Per alcune piattaforme, il cambiamento è iniziato ben prima della scadenza prevista da MiCA. Erald Ghoos, amministratore delegato di OKX Europe, afferma che OKX non offre USDT agli utenti europei da circa due anni, quindi l’ultima scadenza di MiCA non ha prodotto grandi differenze sostanziali.

Le alternative europee hanno un problema con il dollaro

Forse la domanda più importante in Europa è quale alternativa adotteranno gli utenti europei. Le stablecoin denominate in dollari hanno un vantaggio significativo, poiché il mercato delle criptovalute ha sempre trattato il biglietto verde come principale parametro di riferimento.

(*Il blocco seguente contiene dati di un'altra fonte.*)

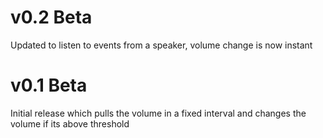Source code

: # v0.2 Beta

Updated to listen to events from a speaker, volume change is now instant

# v0.1 Beta

Initial release which pulls the volume in a fixed interval and changes the volume if its above threshold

Quota del volume dei trasferimenti di USDT per blockchain prima e dopo MiCA. Fonte: Artemis.

Sebbene Ghoos non si aspetti che ciò cambi a livello globale nel prossimo futuro, afferma che l’interesse istituzionale per le stablecoin denominate in euro sta aumentando. Aggiunge:

“Quello che stiamo osservando da parte degli operatori istituzionali è un interesse a creare un maggior numero di stablecoin denominate in EUR, un fenomeno che vale la pena monitorare mentre si sviluppa.”

Per gli utenti retail, le stablecoin denominate in euro potrebbero avere senso anche dal punto di vista pratico, eliminando dalle transazioni ulteriori attriti come la conversione valutaria. Tuttavia, mentre MiCA può determinare quali prodotti sono disponibili attraverso le porte d’accesso europee regolamentate, non può cambiare il ruolo del dollaro nei mercati globali delle criptovalute.